DocWallet is a lockbox for your Mac that allows you to store any kind of file with full encryption, without having to worry about disk partitions. There are a number of ways to protect the data on your Mac, and DocWallet tries to set itself apart from the competition with drag-and-drop simplicity. How does it fare in everyday usage?
You are greeted by a brief tutorial when you first launch the app and asked to create a password. A small gauge helps visualize its strength. DocWallet politely reminds you that if you forget this password, there will be no way to recover it. The lack of a recovery feature can be problematic for the forgetful, but as we have learned from high-profile hacks of online accounts, the password recovery feature is often the weakest link in the security chain.
Let’s get one thing out of the way: DocWallet is not pretty. The black and gold theme feels like it was stripped from the cheesy decor of a Vegas casino in the 80’s. The dark background makes some of the grey text hard to see, and overall, it’s just not a pleasure having the window open.
Visual unpleasantness aside, the layout is intuitive, relying on a single window without any distinct columns to organize your navigation. Across the top of the window are buttons to sync your database and import new files, as well as access to the settings panel and a quick-lock button. Below these controls are buttons to create a new folder, as well as view-options to change from a list to a grid view.
The main listing of your files are shown with some basic, sortable categories, including name, modified date, size, and a colored dot indicating whether or not it has been synced.
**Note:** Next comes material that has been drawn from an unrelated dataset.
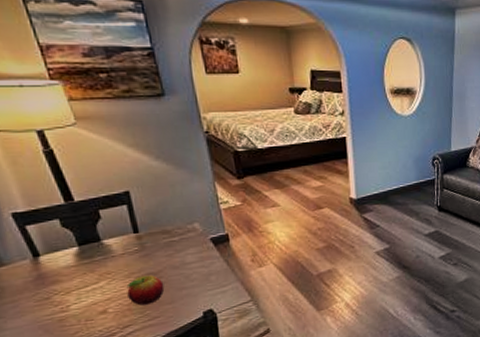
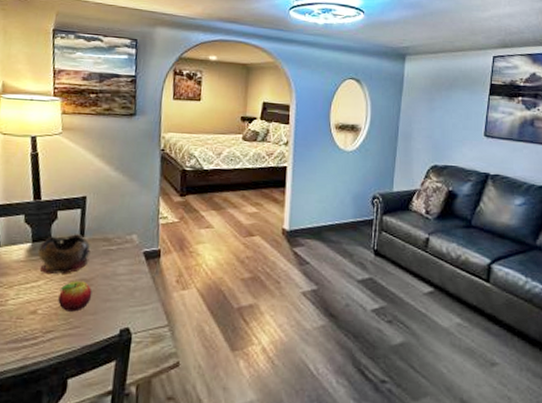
decorative bowl: none [87,231,151,275] -> present [37,234,91,275]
At the top level, you can place either files or folders, and to demonstrate this, you are given a few empty folders and a welcome document when you first launch DocWallet. You also get some basic shortcuts, including a quick jump back to the parent folder and a quick-lock.
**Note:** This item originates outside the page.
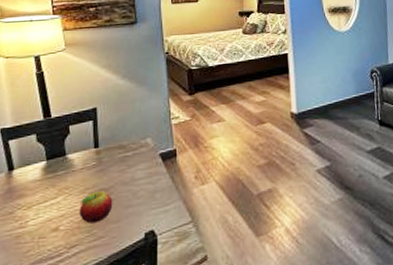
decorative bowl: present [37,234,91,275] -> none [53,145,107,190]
While the import button brings up a simple Finder window to help locate files you may want to add, the app allows simple drag-and-drop functionality from anywhere on your system. I found that dropping files and folders worked seamlessly. DocWallet accepts many common file types, but there are limitations to what it will take. I was able to drop most common text and photo formats, PDFs, and all the standard Microsoft Office formats. However, I wasn’t able to drop Photoshop files (or any Creative Suite files, for that matter).
Perhaps the most appealing feature that DocWallet has to offer is a cloud syncing solution. The developers have created versions of DocWallet for iPhone, iPad, and even Windows, which certainly removes most of the potential obstacles to accessing your files on the go. Unfortunately, syncing isn’t offered as part of the free download, and will cost you $11 per year for syncing between three devices, and $22 per year for syncing between unlimited devices.
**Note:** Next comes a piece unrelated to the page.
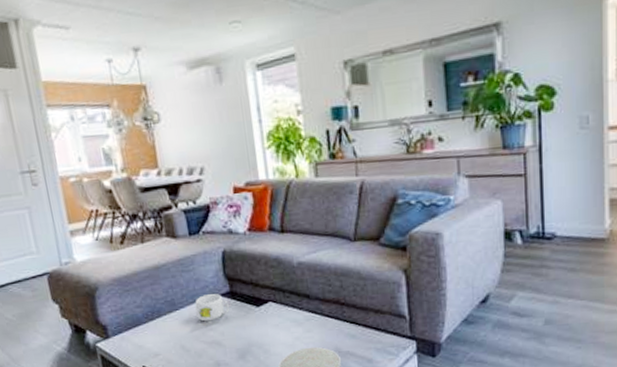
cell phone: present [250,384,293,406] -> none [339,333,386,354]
If you decide to purchase syncing, the app allows you to export your settings so that DocWallet will behave the same way on all of your devices. A much more elegant solution would just be to sync the settings automatically, or at least give you the option to do so rather than deal with exporting and importing the file. I found the syncing to work quickly, and you can choose to either have the app sync on startup or to force the sync manually.
Ultimately, I think there is a market for apps like this, but potential users should evaluate what their needs are before jumping in. DocWallet is built to serve as a self-contained secure file system, and in designing the app, the developers tried to recreate the wheel. A simple, Finder-like interface would have sufficed, but the clunky structure makes navigation overly-complicated. Syncing is a nice additional feature, but the yearly subscription cost isn’t competitive with what similar services charge.
If encrypting files is a more robust way to keep others from seeing private files, you may want to consider apps like MacHider, which simply hide the files from anyone using your computer. If you just need to sync files, Dropbox and similar cloud services are free, they accept all file types, and offer integration with Finder. Of course, DocWallet’s selling point is the encryption function that prevents others from accessing your data locally, and for that purpose, DocWallet does its job. The basic app without syncing is free, and if you just need a locker, it’s worth trying out.